Espey: What benefit does Iowa get from Bakken pipeline?
Hugh Espey, A Better Iowa contributor
Energy Transfer Partners and their hired analysts at Strategic Economics Group in West Des Moines are ramping up their efforts to sell Iowans on the idea of building a 343-mile crude oil pipeline across 18 counties, effectively putting lipstick on a pig.
The Dakota Access Pipeline is not a project for Iowans, although it certainly is intended to make a lot of money for Texas-based ETP. But nobody’s saying how much.
Those who favor the pipeline say it will increase our energy independence and alleviate the need to ship oil by rail.
But ETP has made no commitments on either of these claims. There’s no guarantee that the Bakken crude transported along the pipeline will remain in the United States, and there’s no guarantee that shipping oil by rail will end if the pipeline is built.
Even long-term employment benefits are minimal — only 25 permanent jobs.

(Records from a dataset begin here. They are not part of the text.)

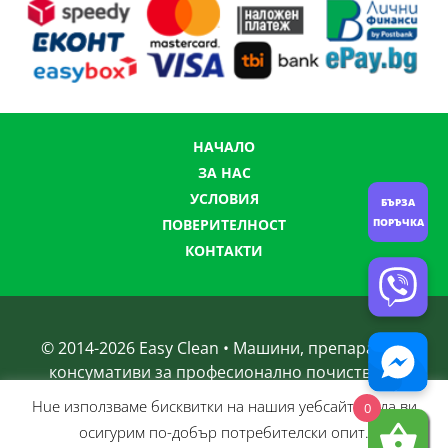
НАЧАЛО
ЗА НАС
УСЛОВИЯ
БЪРЗА
ПОРЪЧКА
ПОВЕРИТЕЛНОСТ
КОНТАКТИ
© 2014-
2026
Easy Clean • Машини, препарати и
консумативи за професионално почистване
Нue използвамe бисквитки на нашия уебсайт, за да ви
0
осигурим по-добър потребителски опит.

While SEG has predictably given us optimistic job-creation numbers for the construction phase, similar reports commissioned by Big Oil for projects like the Keystone XL Pipeline were later debunked because they grossly over-estimated the economic benefits of the projects in question.
To think that ETP is concerned about the well-being of Iowans neglects the long history of pipeline spills and leaks across the United States.
In September, the Register reported there were 100 spills in Iowa in the past ten years.
In Michigan, a massive 1,000,000-gallon oil spill in July 2010 polluted a 25-mile stretch of the Kalamazoo River, and has cost over 1 billion dollars to clean up. Four years later, restoration efforts have still not been completed.
The Bakken Pipeline will carry up to 570,000 barrels of highly flammable crude oil across Iowa daily. That’s well over 20 million gallons every day.
Who will pay for the clean-up if Bakken crude contaminates the land of a Mahaska County farmer, or leaks into the Raccoon River? Energy Transfer Partners or Iowa taxpayers?
Either way, Big Oil is heavily subsidized by federal tax dollars, so the bill will be ours. Let’s recognize this “lipstick on a pig” for what it is.